16 juin 2012

L’ombre du soir commençait à l’emporter sur la lumière quand mon amie et moi pénétrâmes dans La Victoire, bar parisien branché situé à quelques blocs de l’Elysée.
Je me baladais habillé, fou que j’étais. En cette année 2054, la plupart de mes concitoyens vaquaient nus. Comme prévu depuis des lustres, le XXIème siècle faisait de la communication la vertu cardinale, qui veut en définitive que chacun appartienne à tout le monde et qu’aucun secret ne soit plus bon. Le secret c’est la guerre, seule la communication apporte la paix sociale. Je le savais, tout dans notre société le hurlait, Internet en tête. Depuis une dizaine d’années déjà, cette vérité universelle avait fait tomber toutes les barrières, jusqu’à celle de l’habit, cette institution vieillotte et inutile dont on avait compris qu’elle entretenait le désir, jugé destructeur. Il n’y avait que quelques ringards dans mon genre pour continuer à en porter. C’est que la vertueuse communication n’avait pas encore totalement annihilé la notion de liberté. On tolérait encore le besoin de marquer sa différence – une société somme toute généreuse, me dis-je. Mon amie était quant à elle entièrement nue. Je n’aimais pas ça ; je nourrissais l’envie qu’elle n’appartienne qu’à moi seul. « Egoïste ! », s’écriait ma conscience morale.

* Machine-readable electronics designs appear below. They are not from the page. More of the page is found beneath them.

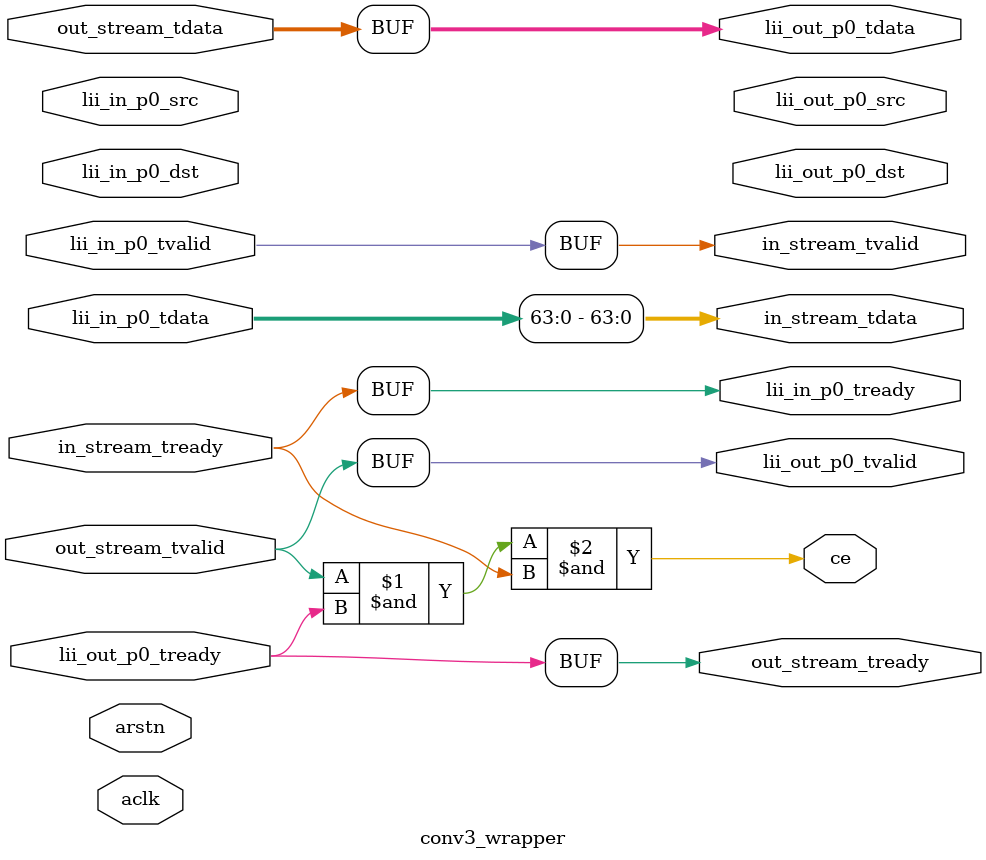
<source format=v>
`timescale 1ns/1ps

module conv3_wrapper
#(
    parameter NIN  = 1,   // logic input streams
    parameter NOUT = 1,  // logic output streams
    parameter P    = 1,              // phy in channels
    parameter Q    = 1,             // phy out channels
    parameter PW   = 128              // packing width
)
(
    // ------ clock and reset ------
    input  wire                     aclk,
    input  wire                     arstn,
    // ------ LII phy input ------
    input  wire [PW-1:0]            lii_in_p0_tdata,
    input  wire                     lii_in_p0_tvalid,
    output wire                     lii_in_p0_tready,
    input  wire [7:0]               lii_in_p0_src,
    input  wire [7:0]               lii_in_p0_dst,
    // ------ LII phy output ------
    output wire [PW-1:0]            lii_out_p0_tdata,
    output wire                     lii_out_p0_tvalid,
    input  wire                     lii_out_p0_tready,
    output wire [7:0]               lii_out_p0_src,
    output wire [7:0]               lii_out_p0_dst,
    // ------ connection to HLS kernel ------
    output wire [63:0]   in_stream_tdata,
    output wire                     in_stream_tvalid,
    input  wire                     in_stream_tready,
    input  wire [127:0]   out_stream_tdata,
    input  wire                     out_stream_tvalid,
    output wire                     out_stream_tready,
    // ------ clock enable for HLS kernel ------
    output wire                     ce
);

    // ========= input: unpack =========
    assign lii_in_p0_tready =
        in_stream_tready;
    assign in_stream_tdata  = lii_in_p0_tdata[63:0];
    assign in_stream_tvalid = lii_in_p0_tvalid;

    // ========= output: pack =========
    assign lii_out_p0_tvalid = 
        out_stream_tvalid;
    assign lii_out_p0_tdata = {
        out_stream_tdata
    };
    assign { out_stream_tready } =
           { lii_out_p0_tready };

    // ========= kernel clock gating =========
    assign ce = (out_stream_tvalid) &
                (lii_out_p0_tready) &
                (lii_in_p0_tready);
endmodule
</source>
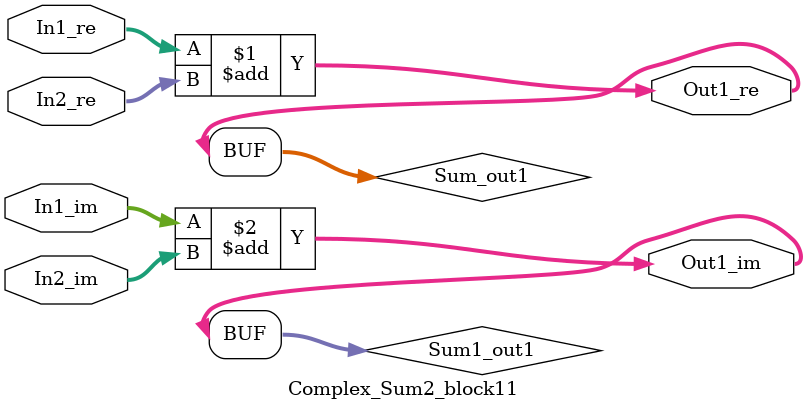
<source format=v>



`timescale 1 ns / 1 ns

module Complex_Sum2_block11
          (In1_re,
           In1_im,
           In2_re,
           In2_im,
           Out1_re,
           Out1_im);


  input   signed [36:0] In1_re;  // sfix37_En22
  input   signed [36:0] In1_im;  // sfix37_En22
  input   signed [36:0] In2_re;  // sfix37_En22
  input   signed [36:0] In2_im;  // sfix37_En22
  output  signed [36:0] Out1_re;  // sfix37_En22
  output  signed [36:0] Out1_im;  // sfix37_En22


  wire signed [36:0] Sum_out1;  // sfix37_En22
  wire signed [36:0] Sum1_out1;  // sfix37_En22


  assign Sum_out1 = In1_re + In2_re;



  assign Out1_re = Sum_out1;

  assign Sum1_out1 = In1_im + In2_im;



  assign Out1_im = Sum1_out1;

endmodule  // Complex_Sum2_block11


</source>
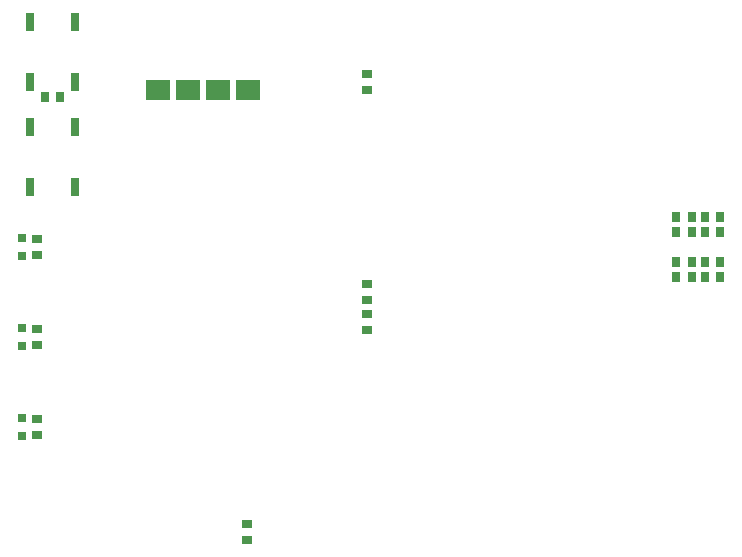
<source format=gbr>
G04 EAGLE Gerber RS-274X export*
G75*
%MOMM*%
%FSLAX34Y34*%
%LPD*%
%INSolderpaste Top*%
%IPPOS*%
%AMOC8*
5,1,8,0,0,1.08239X$1,22.5*%
G01*
%ADD10R,0.900000X0.700000*%
%ADD11R,0.800000X0.800000*%
%ADD12R,0.762000X1.524000*%
%ADD13R,0.700000X0.900000*%
%ADD14R,2.006600X1.701800*%


D10*
X25400Y107800D03*
X25400Y120800D03*
X25400Y184000D03*
X25400Y197000D03*
D11*
X12700Y198000D03*
X12700Y183000D03*
X12700Y121800D03*
X12700Y106800D03*
D12*
X57150Y457200D03*
X57150Y406400D03*
X19050Y457200D03*
X19050Y406400D03*
D10*
X304800Y196700D03*
X304800Y209700D03*
X304800Y222100D03*
X304800Y235100D03*
X25400Y260200D03*
X25400Y273200D03*
D11*
X12700Y274200D03*
X12700Y259200D03*
D13*
X603400Y241300D03*
X590400Y241300D03*
X603400Y292100D03*
X590400Y292100D03*
X590400Y254000D03*
X603400Y254000D03*
X590400Y279400D03*
X603400Y279400D03*
X566270Y254000D03*
X579270Y254000D03*
X566270Y292100D03*
X579270Y292100D03*
D12*
X19050Y317500D03*
X19050Y368300D03*
X57150Y317500D03*
X57150Y368300D03*
D13*
X579270Y279400D03*
X566270Y279400D03*
X579270Y241300D03*
X566270Y241300D03*
D14*
X177927Y399415D03*
X203327Y399415D03*
X152527Y399415D03*
X127127Y399415D03*
D13*
X44600Y393700D03*
X31600Y393700D03*
D10*
X304800Y399900D03*
X304800Y412900D03*
X203200Y18900D03*
X203200Y31900D03*
M02*

</source>
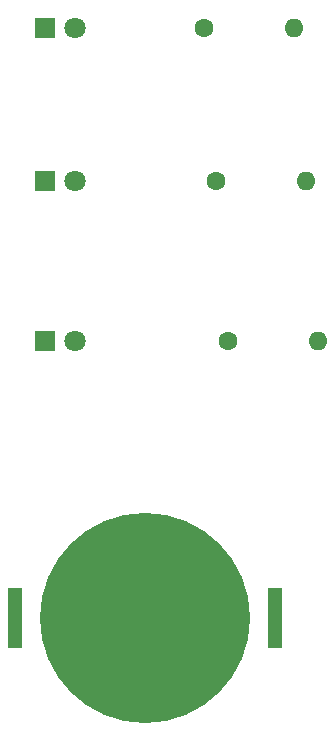
<source format=gts>
G04 #@! TF.GenerationSoftware,KiCad,Pcbnew,9.0.1*
G04 #@! TF.CreationDate,2025-04-26T01:58:34+03:00*
G04 #@! TF.ProjectId,solder project,736f6c64-6572-4207-9072-6f6a6563742e,rev?*
G04 #@! TF.SameCoordinates,Original*
G04 #@! TF.FileFunction,Soldermask,Top*
G04 #@! TF.FilePolarity,Negative*
%FSLAX46Y46*%
G04 Gerber Fmt 4.6, Leading zero omitted, Abs format (unit mm)*
G04 Created by KiCad (PCBNEW 9.0.1) date 2025-04-26 01:58:34*
%MOMM*%
%LPD*%
G01*
G04 APERTURE LIST*
%ADD10C,17.800000*%
%ADD11R,1.270000X5.080000*%
%ADD12O,1.600000X1.600000*%
%ADD13C,1.600000*%
%ADD14R,1.800000X1.800000*%
%ADD15C,1.800000*%
G04 APERTURE END LIST*
D10*
G04 #@! TO.C,BT1*
X94500000Y-108500000D03*
D11*
X105485000Y-108500000D03*
X83515000Y-108500000D03*
G04 #@! TD*
D12*
G04 #@! TO.C,R2*
X107120000Y-58500000D03*
D13*
X99500000Y-58500000D03*
G04 #@! TD*
G04 #@! TO.C,R3*
X101500000Y-85000000D03*
D12*
X109120000Y-85000000D03*
G04 #@! TD*
D13*
G04 #@! TO.C,R1*
X100500000Y-71500000D03*
D12*
X108120000Y-71500000D03*
G04 #@! TD*
D14*
G04 #@! TO.C,D3*
X86000000Y-85000000D03*
D15*
X88540000Y-85000000D03*
G04 #@! TD*
D14*
G04 #@! TO.C,D2*
X86000000Y-71500000D03*
D15*
X88540000Y-71500000D03*
G04 #@! TD*
D14*
G04 #@! TO.C,D1*
X86000000Y-58500000D03*
D15*
X88540000Y-58500000D03*
G04 #@! TD*
M02*

</source>
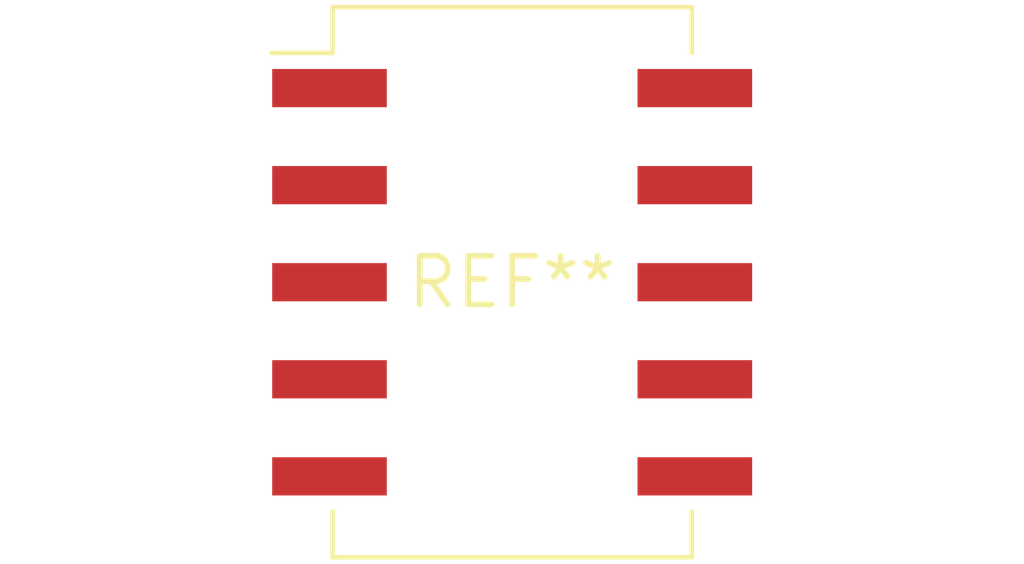
<source format=kicad_pcb>
(kicad_pcb (version 20240108) (generator pcbnew)

  (general
    (thickness 1.6)
  )

  (paper "A4")
  (layers
    (0 "F.Cu" signal)
    (31 "B.Cu" signal)
    (32 "B.Adhes" user "B.Adhesive")
    (33 "F.Adhes" user "F.Adhesive")
    (34 "B.Paste" user)
    (35 "F.Paste" user)
    (36 "B.SilkS" user "B.Silkscreen")
    (37 "F.SilkS" user "F.Silkscreen")
    (38 "B.Mask" user)
    (39 "F.Mask" user)
    (40 "Dwgs.User" user "User.Drawings")
    (41 "Cmts.User" user "User.Comments")
    (42 "Eco1.User" user "User.Eco1")
    (43 "Eco2.User" user "User.Eco2")
    (44 "Edge.Cuts" user)
    (45 "Margin" user)
    (46 "B.CrtYd" user "B.Courtyard")
    (47 "F.CrtYd" user "F.Courtyard")
    (48 "B.Fab" user)
    (49 "F.Fab" user)
    (50 "User.1" user)
    (51 "User.2" user)
    (52 "User.3" user)
    (53 "User.4" user)
    (54 "User.5" user)
    (55 "User.6" user)
    (56 "User.7" user)
    (57 "User.8" user)
    (58 "User.9" user)
  )

  (setup
    (pad_to_mask_clearance 0)
    (pcbplotparams
      (layerselection 0x00010fc_ffffffff)
      (plot_on_all_layers_selection 0x0000000_00000000)
      (disableapertmacros false)
      (usegerberextensions false)
      (usegerberattributes false)
      (usegerberadvancedattributes false)
      (creategerberjobfile false)
      (dashed_line_dash_ratio 12.000000)
      (dashed_line_gap_ratio 3.000000)
      (svgprecision 4)
      (plotframeref false)
      (viasonmask false)
      (mode 1)
      (useauxorigin false)
      (hpglpennumber 1)
      (hpglpenspeed 20)
      (hpglpendiameter 15.000000)
      (dxfpolygonmode false)
      (dxfimperialunits false)
      (dxfusepcbnewfont false)
      (psnegative false)
      (psa4output false)
      (plotreference false)
      (plotvalue false)
      (plotinvisibletext false)
      (sketchpadsonfab false)
      (subtractmaskfromsilk false)
      (outputformat 1)
      (mirror false)
      (drillshape 1)
      (scaleselection 1)
      (outputdirectory "")
    )
  )

  (net 0 "")

  (footprint "Relay_DPDT_Omron_G6H-2F" (layer "F.Cu") (at 0 0))

)

</source>
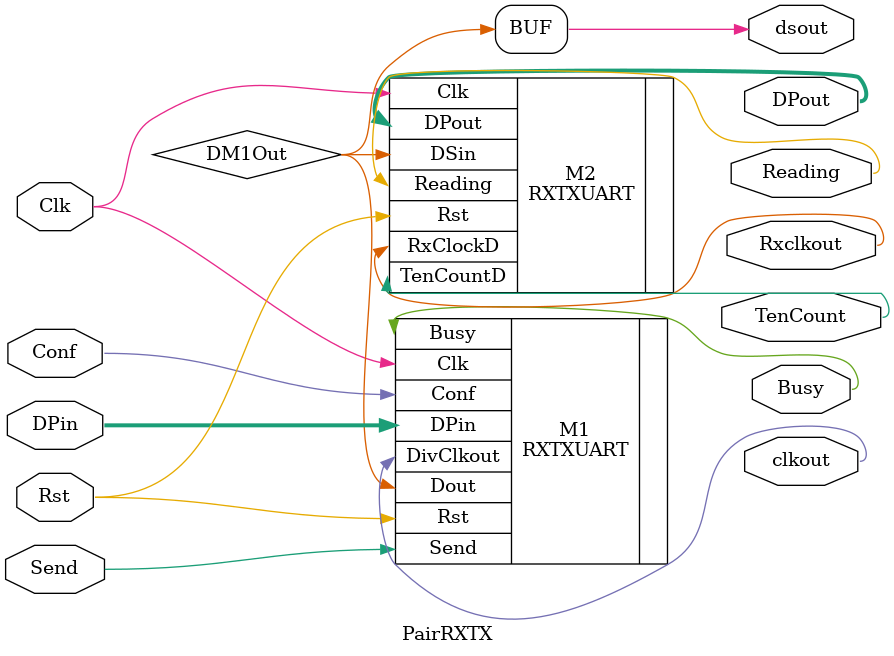
<source format=sv>
module PairRXTX (
	input Clk, Rst, Send, Conf,
	input [7:0] DPin,
	output Busy, Reading, clkout, Rxclkout, dsout, TenCount,
	output [7:0] DPout
);
	wire DM1Out;
	RXTXUART M1 (
		.Clk(Clk),
		.Rst(Rst),
		.Send(Send),
		.Conf(Conf),
		.DPin(DPin),
		.Dout(DM1Out),
		.Busy(Busy),
		.DivClkout(clkout)
		
	);
	
	RXTXUART M2 (
		.Clk(Clk),
		.Rst(Rst),
		.DSin(DM1Out),
		.DPout(DPout),
		.Reading(Reading),
		.RxClockD(Rxclkout),
		.TenCountD(TenCount)
	);
	
	assign dsout = DM1Out;
endmodule 
</source>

Le café était bondé d’hommes et de femmes d’âges divers. Tous à poil. Sirotant un lait fraise, lisant du people, s’adonnant à la contemplation des corps nus, des chairs, des pénis et des pubis. Tous réunis dans le plaisir d’un nouveau collectivisme. Tous les regards se tournèrent vers nous lorsque la porte se referma ; ma compagne et moi nous avançâmes à la recherche d’une table libre. J’avais un peu honte, j’étais vêtu,  une insulte à la bienséance. Mais je me complaisais dans cette attitude de rebelle sans cause.
Une fois assis, la chape de plomb se durcit. Le serveur s’approcha, concentrant davantage encore les regards sur notre couple dépareillé. L’œil glacé et la voix rêche, il nous demanda ce qu’on voulait boire. Quand je répondis, de la manière la plus détachée possible, j’eus l’impression d’être criblé par les coups des regards inquisiteurs. Je suffoquai. Les toilettes, vite. Je me levai et titubai vers la porte sur laquelle scintillaient les mots « Soulagement collectif ». Je la poussai et rentrai dans ce qui me sembla être un achèvement. Une poignée d’individus pataugeaient dans les latrines uniques et centrales, déféquant avec bonheur, tout en altruisme. Le trou béant du milieu faisait un bruit de succion assourdissant, emportant les litres de déjection – fruit d’un dur labeur collectif. Les visages étaient extatiques ; ici les êtres fusionnaient ; la cybernétique avait trouvé sa réalité. Je fis volte-face et retournai dans la grande salle.
En transe, je fonçai vers ma table sans prêter attention à personne. Je m’assis, touchai la main de mon amie, à la recherche d’une relation familière et purement interindividuelle. Froide au contact, elle se déroba après un court instant. « Je t’avais dit de venir nu ». Depuis mon arrivée le brouhaha habituel des cafés n’était certes pas de mise, mais le silence qui se fit soudainement fut total. L’évidence m’apparut. Un rite de passage. Ma chemise me pesait. Mon pantalon serrait ma cuisse, presque jusqu’à la garroter. Il fallait agir. Je me déshabillai, lentement, consciencieusement. L’attention de la salle était profonde ; elle stimulait mes actions, en même temps qu’elle tétanisait mes pensées. Tombée, la chemise, remisé, le pantalon. Enfin, je fis glisser le caleçon le long de mes mollets. Les regards avides buvaient mon sexe. J’avais atteint la maturité du corps et de l’esprit. J’étais enfin majeur. J’étais nu.